♫ ♪♫ ♪•♫♪ 2006'dan bu yana Film, Dizi, Müzik ve Kitaplar üzerine Yazılar Diyarı... ♫ ♪♫ ♪ ♫ ♪♫

13 Sins : Altın Kurbağa ile Dans

Sadece bir kağıt parçası olmasına rağmen insanı gönüllü kölesi haline getiren paranın sonu yok. Elde ne kadar varsa asla yetmiyor ve “daha”larla beslenen bu canavar insanı şekilden şekile sokuyor. Dünya ekonomisinin eskisi kadar güçlü olmadığı ve büyük krizlerle birçok insanın borç batağında olduğu da düşünülürse, uğruna yapılmayacak şey de yok. Bir anda telefon çalar ve sineği öldürmeniz karşılığında para teklif edilirse ne yaparsınız? Bu kadar basit bir teklife hayır diyecek kimse yoktur bu kapitalist düzende... Peki ya bu, her aşamasında ödülü katlanan bir yarışma ise neler olur? 2014 yapımı Amerikan işi “13 Sins” bu sorunun izinden giden bir gerilim... “13 Günah” adıyla vizyonda...

“13 Sins” köklerini kült bir filmden almış. 2006 yılının keşifçisini en mutlu eden filmlerinden Tayland yapımı “13 game sayawng”in adını “kaynak materyal” olarak anarak bir yeniden çevrim olmadığının altını çiziyor. Adeta işlenmemiş maden olan bu materyali David Birke ve Daniel Stamm senaryolaştırmış. Ağırlıklı olarak video pazarına senaryolar üreten Birke deyince akla gelen bir film yok. Yönetmen koltuğunda da oturan Stamm ise üçüncü uzun metrajında. 2008’de senaryosunu da yazdığı ilk uzun metrajı “A Necessary Death” ile iyi çıkış yapan yönetmen, iki yıl sonra “The Last Exorcism” sayesinde adını herkese duyurmuştu. Oyuncu kadrosu da Mark Webber, Devon Graye, Rutina Wesley, Tom Bower, Ron Perlman ve Pruitt Taylor Vince gibi tanıdık simalardan oluşuyor. Oyunculuklar gayet iyi. Özellikle Webber’in performansı filmin kusurlarını da bir yere kadar örtüyor.

Çok iyi bir açılış yaparak umut veren ve muzip tonuyla da seyirciye göz kırpan “13 Sins”, hemen sonrası bizi Elliot Brindle ile tanıştırıyor. Hamile nişanlısıyla evlenmek üzere bir sigortacı... Özürlü kardeşi ve babasının sorunlarıyla da ilgilenmek zorunda kalan bir looser... Terfi umuduyla gittiği görüşmede kapı önüne konmasıyla başlayan gün, babasının evden atılma kararıyla iyice kötüye gidiyorken telefonu çalıyor. “Bir çeşit oyun gösterisine seçilme ayrıcalığına ulaştınız. Finansal ihtiyaçları olan adayların oluşturduğu uzun bir listeden büyük bir nakit ödülü için seçildiniz.” diyen bir ses... 13 aşamalık oyunun kuralları gayet basit ve ilk aşama sineği öldürmek. Karşılığı da hesabına anında transfer edilecek bin dolar. Son yarışanın 6.2 milyon dolar kazandığına tav olan Eliiot elbette oyuna katılıyor ve macera başlıyor...

* Sorular:
- 1) Kaynak metinde "Çok iyi bir" sözlerinin geçtiği yerle açılıp "ve macera başlıyor..." ile kapanan bölümü harfi harfine yeniden yazın.
- 2) Şu ifadeler kaynak metinle örtüşüyor mu: (a) Daniel Stamm bu filmle üçüncü uzun metrajını çekmiştir. (b) Film, Tayland yapımı "13 game sayawng"in yeniden çevrimi olarak sunuluyor. (c) Oyunun ilk aşamasının karşılığı on bin dolardır. Her birine evet ya da hayır deyin ve metindeki belirleyici sözleri tırnak içinde aynen aktarın.

* Sağlanan veriler:
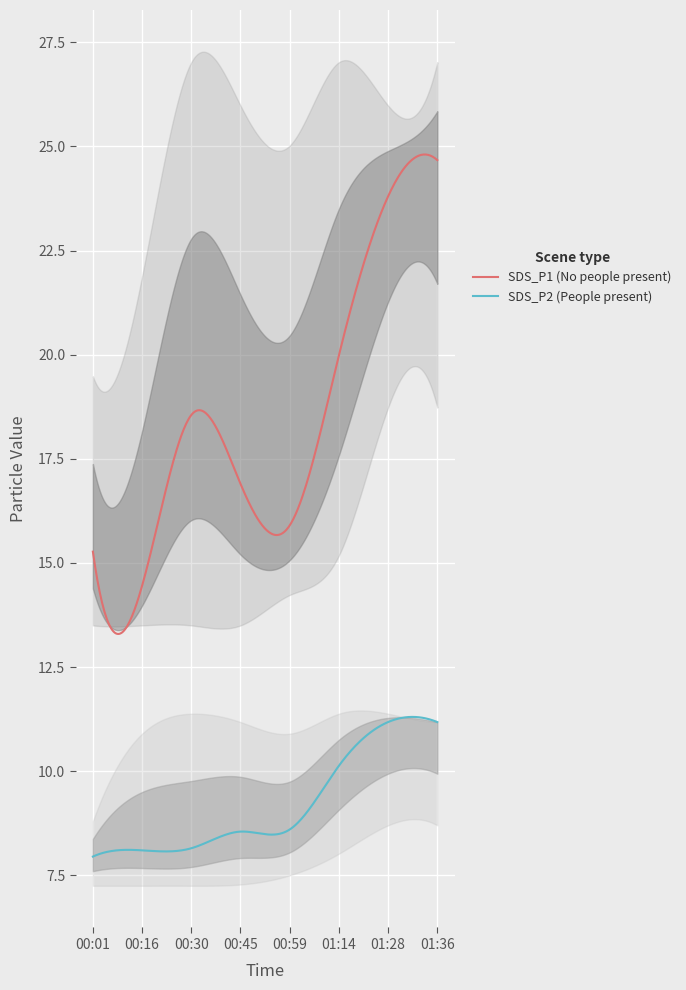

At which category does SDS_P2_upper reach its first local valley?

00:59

* Numaralı yanıtlar:
- 1)
Çok iyi bir açılış yaparak umut veren ve muzip tonuyla da seyirciye göz kırpan “13 Sins”, hemen sonrası bizi Elliot Brindle ile tanıştırıyor. Hamile nişanlısıyla evlenmek üzere bir sigortacı... Özürlü kardeşi ve babasının sorunlarıyla da ilgilenmek zorunda kalan bir looser... Terfi umuduyla gittiği görüşmede kapı önüne konmasıyla başlayan gün, babasının evden atılma kararıyla iyice kötüye gidiyorken telefonu çalıyor. “Bir çeşit oyun gösterisine seçilme ayrıcalığına ulaştınız. Finansal ihtiyaçları olan adayların oluşturduğu uzun bir listeden büyük bir nakit ödülü için seçildiniz.” diyen bir ses... 13 aşamalık oyunun kuralları gayet basit ve ilk aşama sineği öldürmek. Karşılığı da hesabına anında transfer edilecek bin dolar. Son yarışanın 6.2 milyon dolar kazandığına tav olan Eliiot elbette oyuna katılıyor ve macera başlıyor...

- 2)
(a) Evet: "Yönetmen koltuğunda da oturan Stamm ise üçüncü uzun metrajında."
(b) Hayır: "bir yeniden çevrim olmadığının altını çiziyor"
(c) Hayır: "Karşılığı da hesabına anında transfer edilecek bin dolar."